Dataset entries
"""

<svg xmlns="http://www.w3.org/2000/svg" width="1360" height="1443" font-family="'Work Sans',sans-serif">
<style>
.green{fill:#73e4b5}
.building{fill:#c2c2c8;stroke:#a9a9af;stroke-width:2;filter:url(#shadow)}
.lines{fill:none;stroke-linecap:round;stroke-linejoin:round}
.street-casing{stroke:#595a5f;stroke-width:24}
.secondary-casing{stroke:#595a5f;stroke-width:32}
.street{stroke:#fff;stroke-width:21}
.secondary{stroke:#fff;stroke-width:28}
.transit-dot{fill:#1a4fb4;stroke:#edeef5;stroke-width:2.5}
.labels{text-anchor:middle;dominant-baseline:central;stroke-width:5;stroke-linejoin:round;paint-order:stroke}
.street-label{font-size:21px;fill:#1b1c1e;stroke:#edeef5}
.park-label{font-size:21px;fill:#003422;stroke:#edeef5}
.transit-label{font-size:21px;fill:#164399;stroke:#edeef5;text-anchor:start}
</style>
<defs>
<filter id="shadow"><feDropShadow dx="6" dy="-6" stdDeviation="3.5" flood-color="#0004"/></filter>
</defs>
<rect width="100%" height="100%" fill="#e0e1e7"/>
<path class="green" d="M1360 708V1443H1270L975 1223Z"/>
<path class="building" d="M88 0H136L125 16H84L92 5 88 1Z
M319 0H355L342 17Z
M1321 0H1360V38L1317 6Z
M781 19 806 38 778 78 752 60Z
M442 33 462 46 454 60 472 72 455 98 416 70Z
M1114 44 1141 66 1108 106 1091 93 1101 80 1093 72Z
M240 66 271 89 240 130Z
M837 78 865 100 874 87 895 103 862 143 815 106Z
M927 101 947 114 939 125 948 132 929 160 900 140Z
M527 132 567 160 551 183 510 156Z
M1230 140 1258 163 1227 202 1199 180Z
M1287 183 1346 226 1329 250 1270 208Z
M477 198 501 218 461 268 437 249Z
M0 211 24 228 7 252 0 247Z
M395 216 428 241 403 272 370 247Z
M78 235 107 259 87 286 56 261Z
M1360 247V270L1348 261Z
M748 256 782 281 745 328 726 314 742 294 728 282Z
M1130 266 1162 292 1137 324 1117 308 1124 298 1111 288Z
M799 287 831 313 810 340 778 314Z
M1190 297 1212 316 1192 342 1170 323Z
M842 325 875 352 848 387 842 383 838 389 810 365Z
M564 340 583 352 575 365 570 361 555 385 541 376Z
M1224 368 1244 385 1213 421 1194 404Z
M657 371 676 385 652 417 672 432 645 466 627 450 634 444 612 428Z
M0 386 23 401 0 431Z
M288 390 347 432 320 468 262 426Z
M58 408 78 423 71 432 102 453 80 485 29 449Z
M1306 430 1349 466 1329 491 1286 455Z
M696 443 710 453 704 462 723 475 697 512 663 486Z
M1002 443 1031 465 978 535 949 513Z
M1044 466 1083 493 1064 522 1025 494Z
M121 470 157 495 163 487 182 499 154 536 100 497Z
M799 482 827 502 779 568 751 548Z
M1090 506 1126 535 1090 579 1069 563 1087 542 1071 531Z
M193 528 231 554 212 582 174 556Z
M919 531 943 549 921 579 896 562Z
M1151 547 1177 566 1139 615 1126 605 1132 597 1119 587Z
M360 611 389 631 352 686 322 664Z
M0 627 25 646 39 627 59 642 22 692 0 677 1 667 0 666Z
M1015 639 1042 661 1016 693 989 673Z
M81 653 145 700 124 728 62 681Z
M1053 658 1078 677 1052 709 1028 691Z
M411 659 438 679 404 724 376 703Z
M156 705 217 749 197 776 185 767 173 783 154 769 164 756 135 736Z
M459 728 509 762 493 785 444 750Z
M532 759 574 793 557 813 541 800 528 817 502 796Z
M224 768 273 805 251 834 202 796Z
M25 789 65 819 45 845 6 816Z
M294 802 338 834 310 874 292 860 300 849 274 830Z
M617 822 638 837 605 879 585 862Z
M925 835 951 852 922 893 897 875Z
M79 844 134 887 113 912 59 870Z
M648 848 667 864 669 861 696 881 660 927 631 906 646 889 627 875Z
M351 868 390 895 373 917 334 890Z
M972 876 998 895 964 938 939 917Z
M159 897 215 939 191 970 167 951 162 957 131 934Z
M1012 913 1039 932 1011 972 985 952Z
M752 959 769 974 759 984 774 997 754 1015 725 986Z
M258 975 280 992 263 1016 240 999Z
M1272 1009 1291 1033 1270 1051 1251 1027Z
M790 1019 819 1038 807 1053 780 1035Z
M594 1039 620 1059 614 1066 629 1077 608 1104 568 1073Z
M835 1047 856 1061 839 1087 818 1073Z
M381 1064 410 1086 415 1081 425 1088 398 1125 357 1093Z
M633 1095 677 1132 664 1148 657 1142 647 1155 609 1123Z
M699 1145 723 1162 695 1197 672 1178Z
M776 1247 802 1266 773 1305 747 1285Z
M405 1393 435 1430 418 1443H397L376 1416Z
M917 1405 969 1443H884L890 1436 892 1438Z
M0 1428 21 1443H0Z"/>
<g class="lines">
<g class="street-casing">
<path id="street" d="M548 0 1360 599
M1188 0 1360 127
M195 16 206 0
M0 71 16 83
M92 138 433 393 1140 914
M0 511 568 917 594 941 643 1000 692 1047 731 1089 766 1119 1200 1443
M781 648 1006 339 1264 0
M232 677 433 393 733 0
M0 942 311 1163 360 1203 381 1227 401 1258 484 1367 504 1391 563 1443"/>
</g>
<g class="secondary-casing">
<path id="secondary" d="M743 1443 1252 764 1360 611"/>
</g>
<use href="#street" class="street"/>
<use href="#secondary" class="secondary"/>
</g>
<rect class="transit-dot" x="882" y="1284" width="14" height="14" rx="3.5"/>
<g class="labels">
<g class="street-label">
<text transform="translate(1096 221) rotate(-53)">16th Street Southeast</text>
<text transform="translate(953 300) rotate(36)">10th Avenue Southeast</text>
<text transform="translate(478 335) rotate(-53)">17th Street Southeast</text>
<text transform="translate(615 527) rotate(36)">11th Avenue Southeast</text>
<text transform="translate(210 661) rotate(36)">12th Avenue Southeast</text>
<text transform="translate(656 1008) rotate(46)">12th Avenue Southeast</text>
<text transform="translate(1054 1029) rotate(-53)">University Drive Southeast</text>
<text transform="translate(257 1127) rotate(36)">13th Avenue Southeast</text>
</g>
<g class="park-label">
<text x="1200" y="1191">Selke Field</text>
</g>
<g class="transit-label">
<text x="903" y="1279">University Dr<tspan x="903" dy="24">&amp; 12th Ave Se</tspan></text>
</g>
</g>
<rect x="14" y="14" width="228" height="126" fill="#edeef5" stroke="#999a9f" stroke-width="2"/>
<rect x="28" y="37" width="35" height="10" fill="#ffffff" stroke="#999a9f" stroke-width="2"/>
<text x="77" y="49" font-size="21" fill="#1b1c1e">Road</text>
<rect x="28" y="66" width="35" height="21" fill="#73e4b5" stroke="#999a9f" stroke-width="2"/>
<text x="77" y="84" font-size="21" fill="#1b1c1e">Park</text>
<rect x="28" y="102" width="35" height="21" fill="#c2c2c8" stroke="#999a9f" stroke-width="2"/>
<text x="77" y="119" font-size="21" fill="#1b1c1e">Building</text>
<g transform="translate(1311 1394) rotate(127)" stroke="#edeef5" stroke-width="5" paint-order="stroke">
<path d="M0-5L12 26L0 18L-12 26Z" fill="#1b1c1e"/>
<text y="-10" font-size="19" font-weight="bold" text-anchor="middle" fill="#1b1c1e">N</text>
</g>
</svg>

"""

| Task brief |
Among the records above, find the lines that contain "filter" and copy every one.

| Written response |
.building{fill:#c2c2c8;stroke:#a9a9af;stroke-width:2;filter:url(#shadow)}
<filter id="shadow"><feDropShadow dx="6" dy="-6" stdDeviation="3.5" flood-color="#0004"/></filter>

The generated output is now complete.